-- Excerpt to read --
Figure 4(a) shows, at present, the heat wave intensity is higher in the southeast (mostly higher than 23 °C) than the northeast and the eastern Midwest. A few hot spots, indicating higher heat wave intensity, are located in the megacities, such as Chicago and Detroit in the eastern Midwest, Washington DC, Philadelphia and New York City in the northeast, Memphis and Atlanta in the southeast. The urban heat island effects were captured by regional climate simulations, mainly contributing by the higher resolution landscape in Noah land surface model in WRF than CLM4. In addition to the state-level studies, 20 cities in the eastern US (top 50 by population in US) were also selected to investigate these urban heat waves (extreme precipitation as well) and more intense heat waves and extreme precipitation was found in future climate for majority of these cities (details are discussed in the supplementary material available at stacks.iop.org/ERL/7/044025/mmedia).

By the end of 2050s (2057–9), the severity of heat waves increases in most of the areas in the eastern US (figures 4(b) and (c)). Again, the southeast still shows highest intensity; however, the highest increase occurs in the northeast (figure 4(c)), reaching 3–5 °C, pushing the northeast to the current conditions in the southeast. In the northeast, six states (New Hampshire, Vermont, New York, Pennsylvania, New Jersey and Maryland) have an increase of higher than 3 °C, with the highest increase occurring in the state of New York.

-- Provided material --

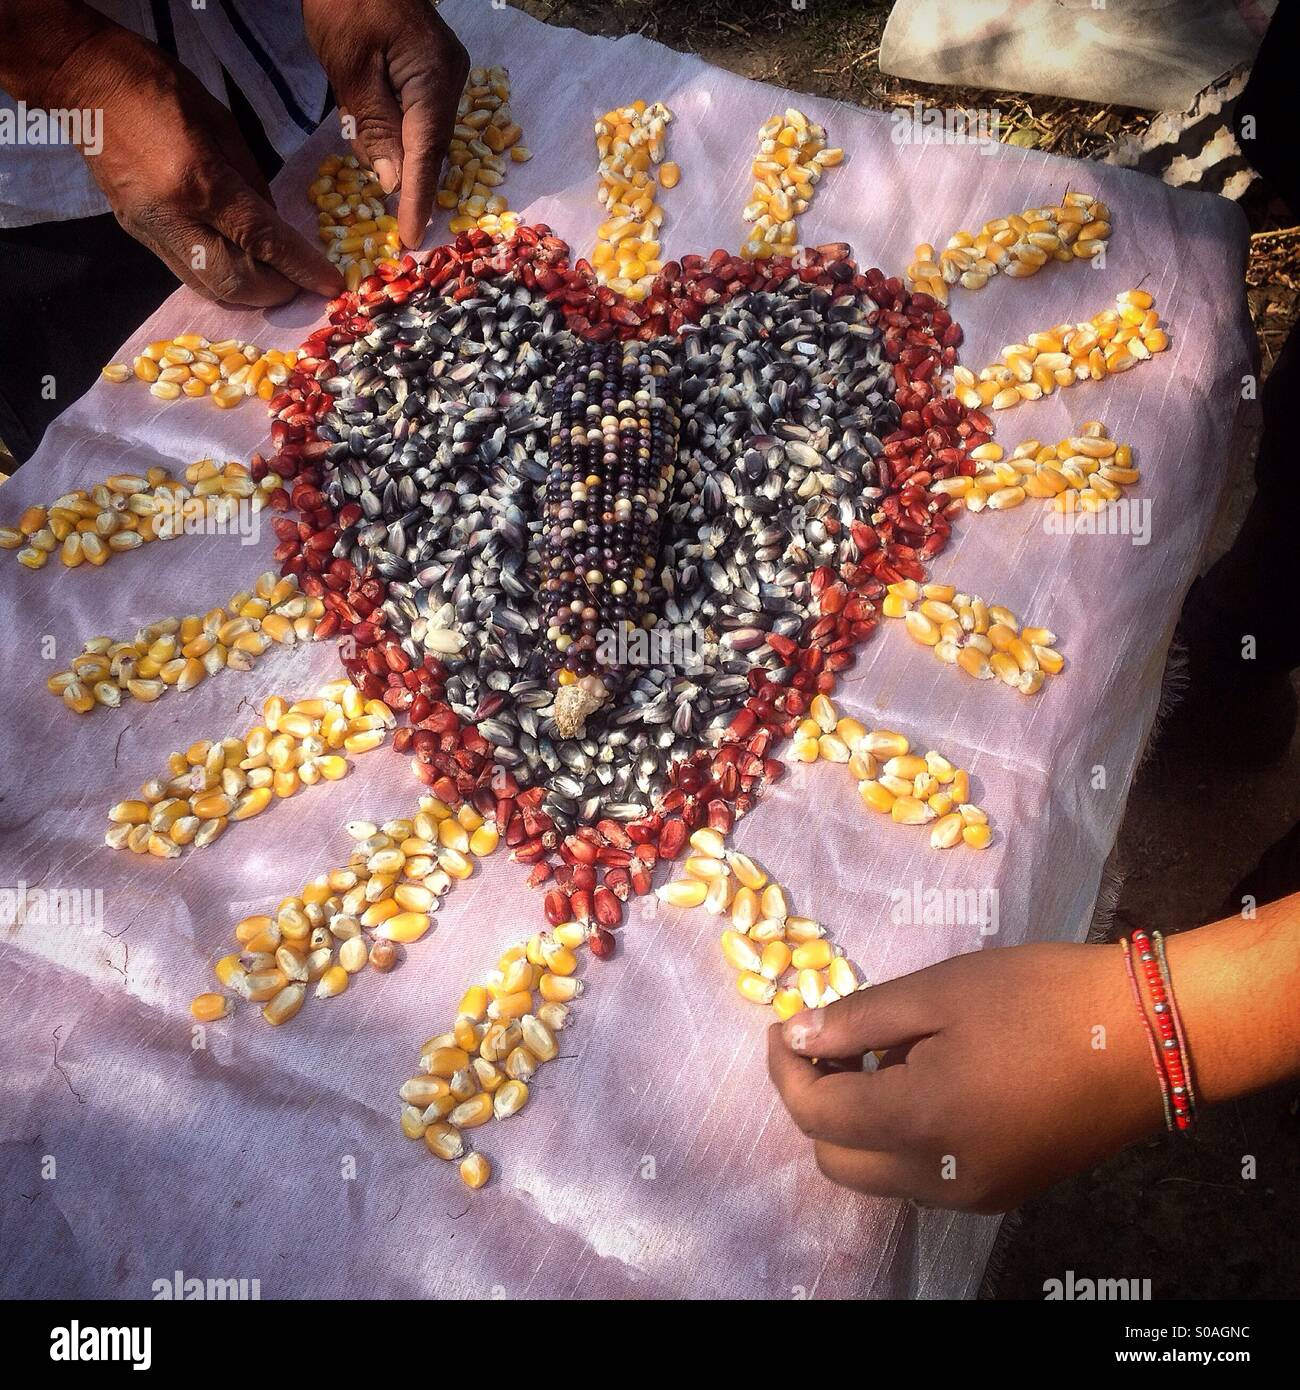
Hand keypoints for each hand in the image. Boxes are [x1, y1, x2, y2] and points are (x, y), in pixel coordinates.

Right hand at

-- Assignment A --
According to the heat wave passage, which state has the highest increase in heat wave intensity by the end of the 2050s?
-- Assignment B --
Render this sentence from the heat wave passage in Spanish: "By the end of 2050s (2057–9), the severity of heat waves increases in most of the areas in the eastern US (figures 4(b) and (c))."
-- Assignment C --
Extend the heat wave passage with one more paragraph that follows on from its last sentence.

-- Task result A --
New York.

-- Task result B --
Para finales de la década de 2050 (2057–9), la severidad de las olas de calor aumenta en la mayoría de las áreas del este de EE. UU. (figuras 4(b) y (c)).

-- Task result C --
Figure 4(d) shows, at present, the heat wave duration is similar in the northeast and eastern Midwest, about 4 days/event, while in southeast it could reach more than 7 days/event. By the end of 2050s, the heat wave duration decreases in the center areas (Tennessee, Mississippi and Alabama) of southeast, while the northeast and eastern Midwest show an increase of 2 days/event event on average (figures 4(e) and (f)). The decrease of heat wave duration does not necessarily mean the annual total heat wave days decrease. Particularly, in this case, for Tennessee, Mississippi and Alabama, even though the heat wave duration slightly decreases in future, the annual total heat wave days are 21.2, 12.9 and 19.8 in RCP 8.5, while they are only 6.3, 6.3 and 5.6 at present. There is about 1 event yr⁻¹ at present from figure 4(g), while 5 or more events could occur in the northeast, eastern Midwest and Florida by the end of the 2050s under the RCP 8.5 scenario (figures 4(h) and (i)). Combining the heat wave duration and frequency, the total heat wave days in the northeast and eastern Midwest would be higher than southeast.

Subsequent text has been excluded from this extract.